Trinity College Dublin – Long Room Hub – panel:
1) Dr Sandra Collins, Director of the Digital Repository of Ireland, The Royal Irish Academy. The Digital Repository of Ireland
The Digital Repository of Ireland is building an interactive national trusted digital repository for contemporary and historical, social and cultural data held by Irish institutions, providing online access and interactive multimedia tools, for use by the public, students and scholars. DRI works to raise awareness of the need and benefits of digital preservation and open access, while respecting and acknowledging ownership, rights, privacy and confidentiality. Rereading and rewriting history is predicated on the preservation and access to data, information and knowledge in archives – and increasingly by digital means, as online data increases by an estimated 50% per annum.
2) Dr. Owen Conlan, Assistant Professor School of Computer Science and Statistics, Trinity College Dublin; Coordinator of the CULTURA FP7 project.
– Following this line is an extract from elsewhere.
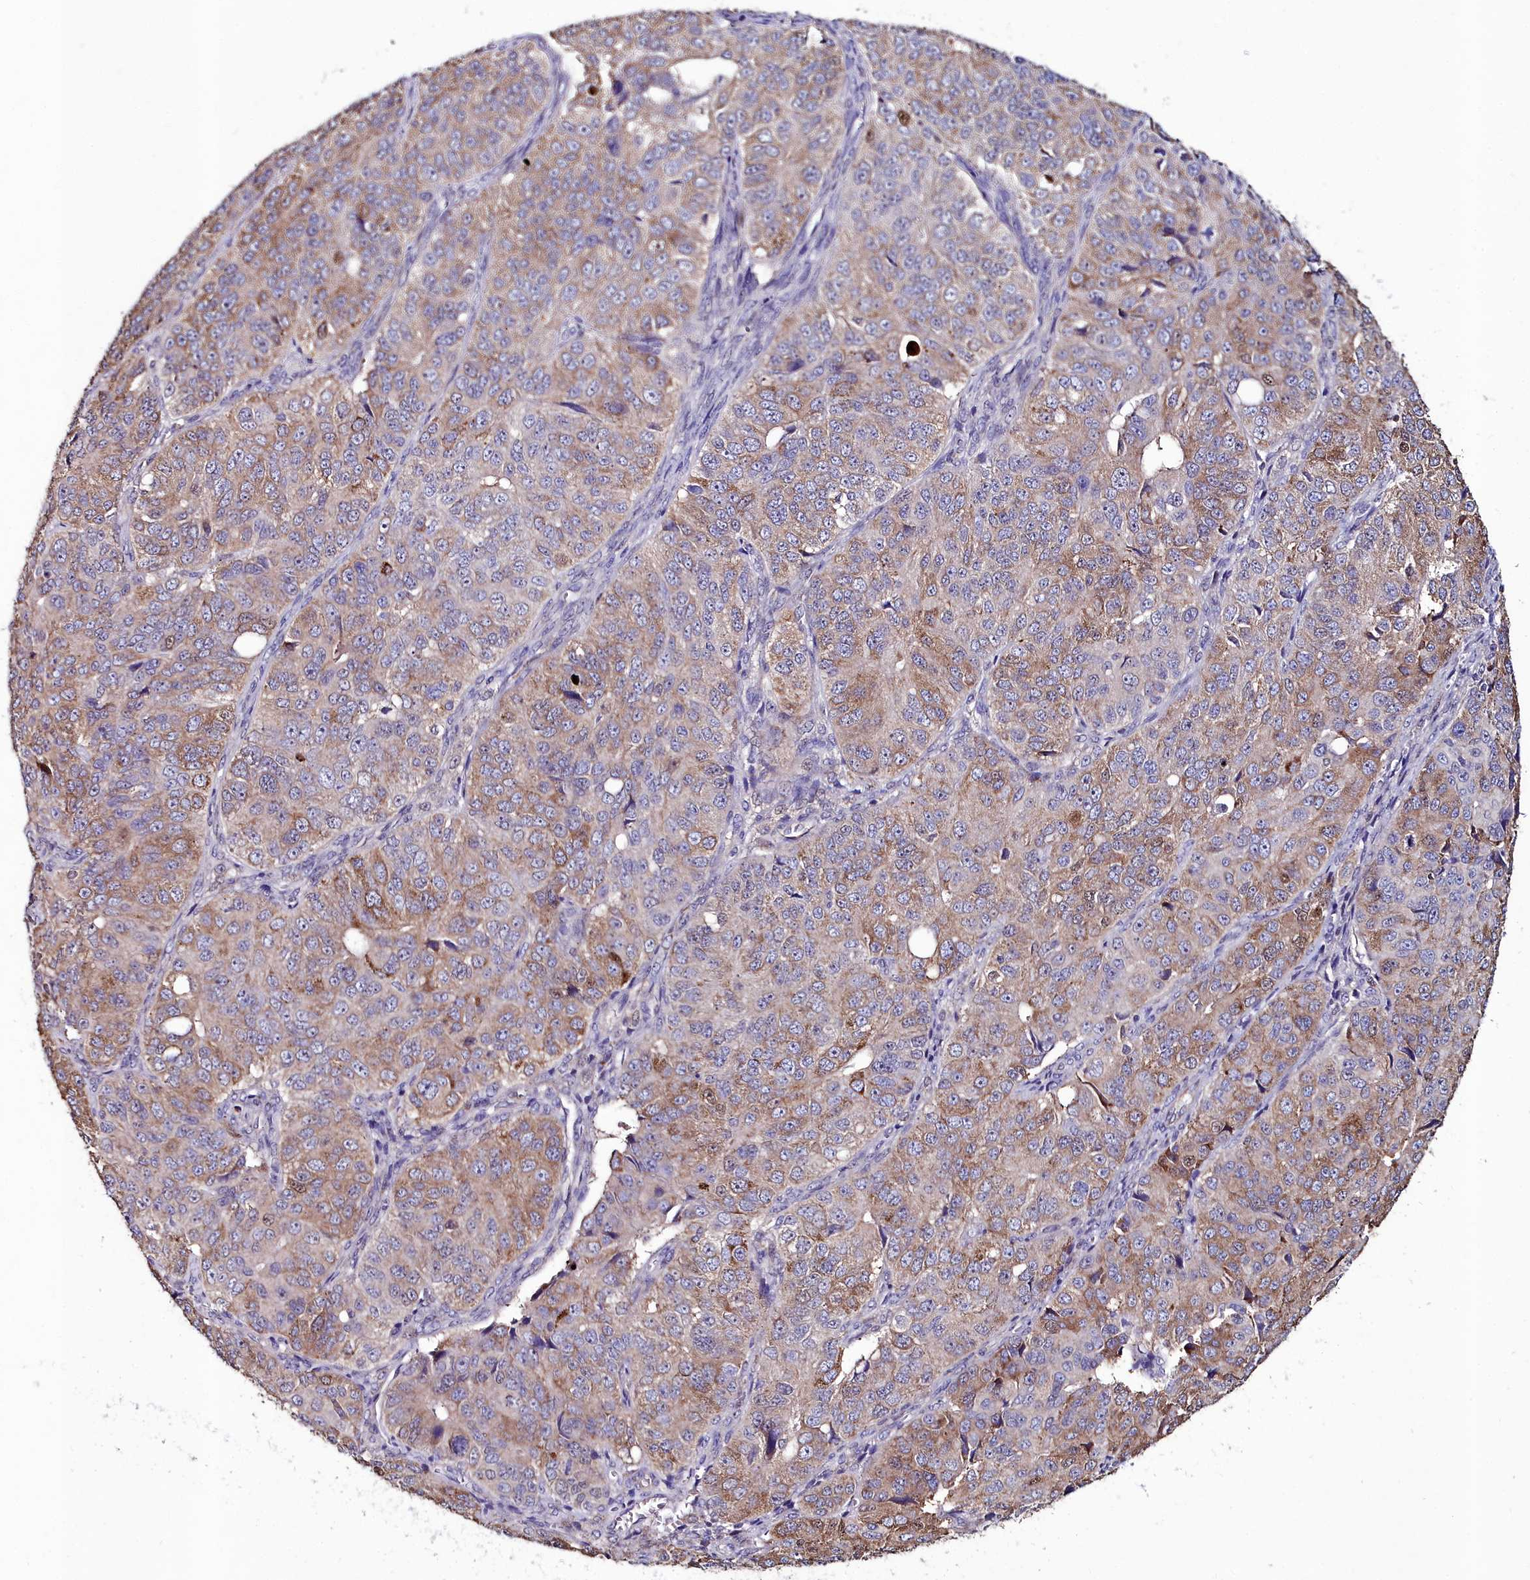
{"staining": {"intensity": "moderate", "quantity": "<25%", "location": "cytoplasmic/membranous"}, "tissue": "ovarian cancer", "cell_type": "Tumor cells", "image_type": "cancer", "snomed": [{"axis": "morphology", "description": "Carcinoma, endometroid"}, {"axis": "topography", "description": "Ovary"}], "caption": "This photomicrograph reveals IHC staining of human ovarian cancer, with low moderate cytoplasmic/membranous expression in about <25% of tumor cells.", "gene": "AMBRA1", "patient": {"sex": "female", "age": 51}}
Personalisation, User Control and the Continuum of Experience
Personalisation offers the promise of tailoring the content delivered to each user to meet their current needs and experience. This can lead to the phenomena of the personalisation bubble where content is hidden from a user as it is deemed not appropriate these their needs or interests. In a research context this presents a significant challenge in balancing a user’s experience with the desire to expose them to the breadth of content available. This presentation introduces the CULTURA project and explores how user controlled personalisation in a humanities research environment may be achieved.
3) Mr. Anthony Corns, Technology manager, The Discovery Programme. 3D-ICONS Project: Reimaging History
3D-ICONS is a 3 year EU co-funded project which focuses on the 3D documentation of UNESCO World Heritage monuments and other monuments of outstanding value at European level. The digital content will include 3D models and reconstructions, enlarged models of important details, images, texts, and videos. It will also include and re-contextualize in 3D, objects belonging to a monument but presently located elsewhere, for example in a museum. The project’s activities include both new digitization as well as the conversion of some existing 3D data into formats which are accessible for users. The project’s anticipated impact is making accessible through the Europeana website, an unprecedented quantity of high-quality, 3D models; presenting well-organized and attractive information about the masterpieces of European architecture and archaeology. The project also explores the use and exploitation of 3D heritage content beyond the Europeana including the development of tourism initiatives and safeguarding our shared heritage.
4) Catriona Crowe, Head of Special Projects, National Archives of Ireland. Social consequences of free access to online census 1901 – 1911
A discussion on how the shame of ancestral poverty was overcome, perhaps
briefly, by curiosity about people’s ancestors, and how that might
influence current attitudes to poverty and deprivation.
5) Jennifer Edmond, Director of Strategic Projects, Faculty of Arts, Humanities and Social Sciences. Is more always better? CENDARI and the challenge of the ‘hidden’ WW1 archive.
The Collaborative European Digital Archival Research Infrastructure (CENDARI) is a four-year project charged with integrating digital archival resources for medieval and modern history. But its modern case study, spanning the period of the First World War, has raised some interesting questions about what this integration might mean for the study of history. This presentation will describe the challenge as we perceive it, as well as our strategy for making a positive intervention into the historical/archival research ecosystem.
6) Marie Wallace, Analytics Strategist, IBM. Can bigdata analytics rewrite history?
A long time before there was IBM Watson there was Father Busa, the father of digital humanities, challenging IBM founder Thomas J. Watson to build a computer program that could understand text. Sixty years later IBM has Watson, and was again being challenged by a humanist. This time it was Professor Jane Ohlmeyer, Erasmus Smith’s Professor of Modern History at Trinity College Dublin. She not only wanted us to understand ancient historical texts, but to piece together the facts extracted so that we could effectively undercover the truth hiding behind the story. Using a combination of content, semantic, and social network analysis, we were able to build a more complete picture of the Irish Rebellion of 1641 and help historians better understand a complex and troubled period in Irish history.